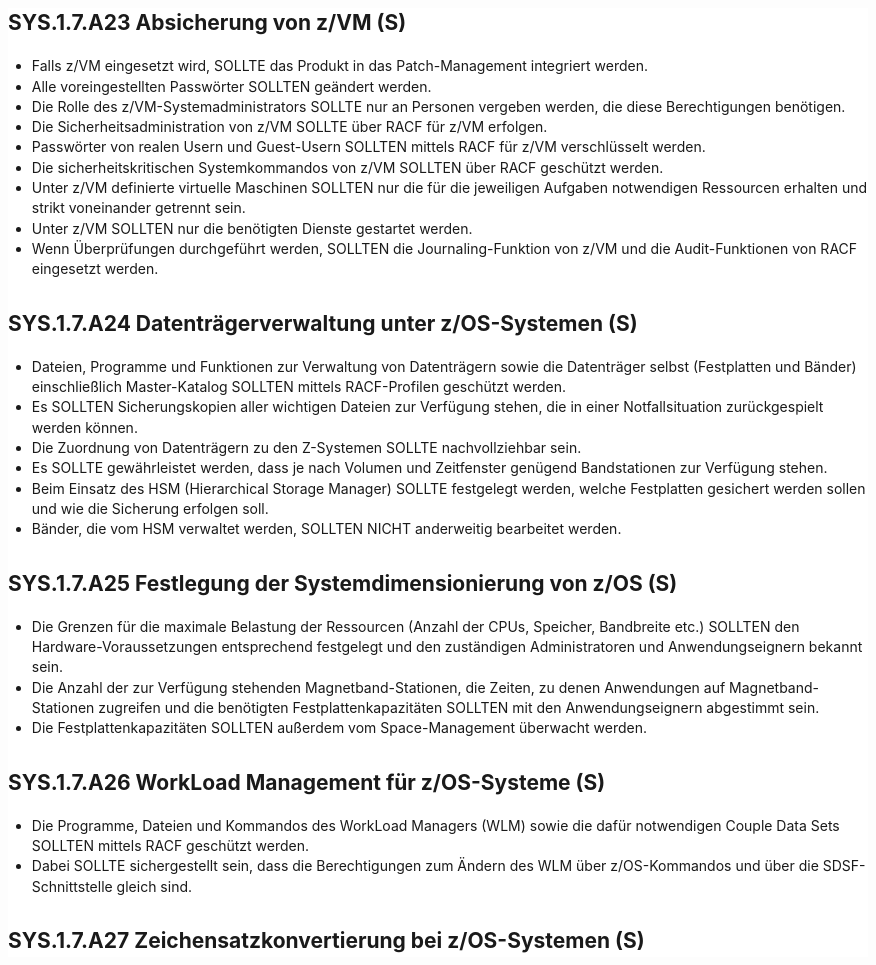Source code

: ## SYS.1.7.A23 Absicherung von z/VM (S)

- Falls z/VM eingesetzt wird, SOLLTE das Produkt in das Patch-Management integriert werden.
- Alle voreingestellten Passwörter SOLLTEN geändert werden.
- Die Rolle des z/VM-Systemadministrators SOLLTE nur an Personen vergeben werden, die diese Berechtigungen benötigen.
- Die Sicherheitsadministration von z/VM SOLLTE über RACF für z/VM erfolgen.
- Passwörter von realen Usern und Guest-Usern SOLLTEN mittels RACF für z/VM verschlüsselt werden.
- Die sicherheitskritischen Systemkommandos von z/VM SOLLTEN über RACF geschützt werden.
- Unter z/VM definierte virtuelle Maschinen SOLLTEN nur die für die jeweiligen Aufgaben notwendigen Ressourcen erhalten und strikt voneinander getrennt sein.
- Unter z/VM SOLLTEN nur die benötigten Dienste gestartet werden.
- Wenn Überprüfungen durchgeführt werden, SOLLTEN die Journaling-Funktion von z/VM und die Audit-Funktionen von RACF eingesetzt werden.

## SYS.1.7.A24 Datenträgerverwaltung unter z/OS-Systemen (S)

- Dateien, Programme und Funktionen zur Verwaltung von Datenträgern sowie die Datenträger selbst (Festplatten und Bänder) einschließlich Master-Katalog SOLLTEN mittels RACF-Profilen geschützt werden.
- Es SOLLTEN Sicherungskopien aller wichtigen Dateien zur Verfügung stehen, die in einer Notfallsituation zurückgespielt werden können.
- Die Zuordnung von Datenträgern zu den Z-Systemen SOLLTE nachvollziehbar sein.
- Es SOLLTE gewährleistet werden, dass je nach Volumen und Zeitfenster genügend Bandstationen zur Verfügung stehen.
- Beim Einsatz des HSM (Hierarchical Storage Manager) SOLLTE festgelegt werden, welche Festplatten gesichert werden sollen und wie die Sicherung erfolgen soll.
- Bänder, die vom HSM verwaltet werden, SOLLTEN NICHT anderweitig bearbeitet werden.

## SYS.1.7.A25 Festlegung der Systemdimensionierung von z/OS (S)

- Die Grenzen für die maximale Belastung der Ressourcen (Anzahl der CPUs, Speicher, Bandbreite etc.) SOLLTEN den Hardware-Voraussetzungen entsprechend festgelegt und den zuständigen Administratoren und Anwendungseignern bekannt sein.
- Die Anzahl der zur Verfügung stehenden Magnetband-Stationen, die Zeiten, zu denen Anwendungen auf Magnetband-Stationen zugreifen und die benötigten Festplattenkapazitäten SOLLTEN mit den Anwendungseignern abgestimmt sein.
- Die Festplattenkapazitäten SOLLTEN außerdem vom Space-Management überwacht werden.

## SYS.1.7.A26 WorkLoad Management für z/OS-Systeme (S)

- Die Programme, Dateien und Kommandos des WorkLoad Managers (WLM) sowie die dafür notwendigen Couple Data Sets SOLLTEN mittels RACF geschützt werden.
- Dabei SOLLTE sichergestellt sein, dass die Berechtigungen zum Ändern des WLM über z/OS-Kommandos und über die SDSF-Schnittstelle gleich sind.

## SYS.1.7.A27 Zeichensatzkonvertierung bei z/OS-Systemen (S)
______
:: Goal of the exercise ::
Reproduce the source text in the data above, changing every occurrence of "Anwendungseignern" to "Fachverantwortlichen" and altering nothing else. Leave the pictures out.

:: Answer space ::
Source code

: ## SYS.1.7.A23 Absicherung von z/VM (S)

- Falls z/VM eingesetzt wird, SOLLTE das Produkt in das Patch-Management integriert werden.
- Alle voreingestellten Passwörter SOLLTEN geändert werden.
- Die Rolle des z/VM-Systemadministrators SOLLTE nur an Personen vergeben werden, die diese Berechtigungen benötigen.
- Die Sicherheitsadministration von z/VM SOLLTE über RACF für z/VM erfolgen.
- Passwörter von realen Usern und Guest-Usern SOLLTEN mittels RACF für z/VM verschlüsselt werden.
- Die sicherheitskritischen Systemkommandos von z/VM SOLLTEN über RACF geschützt werden.
- Unter z/VM definierte virtuelle Maschinen SOLLTEN nur die für die jeweiligen Aufgaben notwendigen Ressourcen erhalten und strikt voneinander getrennt sein.
- Unter z/VM SOLLTEN nur die benötigten Dienste gestartet werden.
- Wenn Überprüfungen durchgeführt werden, SOLLTEN die Journaling-Funktion von z/VM und die Audit-Funktionen von RACF eingesetzt werden.

## SYS.1.7.A24 Datenträgerverwaltung unter z/OS-Systemen (S)

- Dateien, Programme und Funktionen zur Verwaltung von Datenträgern sowie die Datenträger selbst (Festplatten und Bänder) einschließlich Master-Katalog SOLLTEN mittels RACF-Profilen geschützt werden.
- Es SOLLTEN Sicherungskopien aller wichtigen Dateien zur Verfügung stehen, die in einer Notfallsituation zurückgespielt werden können.
- Die Zuordnung von Datenträgern zu den Z-Systemen SOLLTE nachvollziehbar sein.
- Es SOLLTE gewährleistet werden, dass je nach Volumen und Zeitfenster genügend Bandstationen zur Verfügung stehen.
- Beim Einsatz des HSM (Hierarchical Storage Manager) SOLLTE festgelegt werden, welche Festplatten gesichert werden sollen und wie die Sicherung erfolgen soll.
- Bänder, die vom HSM verwaltet werden, SOLLTEN NICHT anderweitig bearbeitet werden.

## SYS.1.7.A25 Festlegung der Systemdimensionierung von z/OS (S)

- Die Grenzen für die maximale Belastung der Ressourcen (Anzahl der CPUs, Speicher, Bandbreite etc.) SOLLTEN den Hardware-Voraussetzungen entsprechend festgelegt und den zuständigen Administratoren und Fachverantwortlichen bekannt sein.
- Die Anzahl der zur Verfügung stehenden Magnetband-Stationen, die Zeiten, zu denen Anwendungen auf Magnetband-Stationen zugreifen und die benötigten Festplattenkapazitäten SOLLTEN mit den Fachverantwortlichen abgestimmt sein.
- Die Festplattenkapazitäten SOLLTEN außerdem vom Space-Management überwacht werden.

## SYS.1.7.A26 WorkLoad Management für z/OS-Systeme (S)

- Die Programme, Dateien und Kommandos des WorkLoad Managers (WLM) sowie die dafür notwendigen Couple Data Sets SOLLTEN mittels RACF geschützt werden.
- Dabei SOLLTE sichergestellt sein, dass die Berechtigungen zum Ändern des WLM über z/OS-Kommandos und über die SDSF-Schnittstelle gleich sind.

## SYS.1.7.A27 Zeichensatzkonvertierung bei z/OS-Systemen (S)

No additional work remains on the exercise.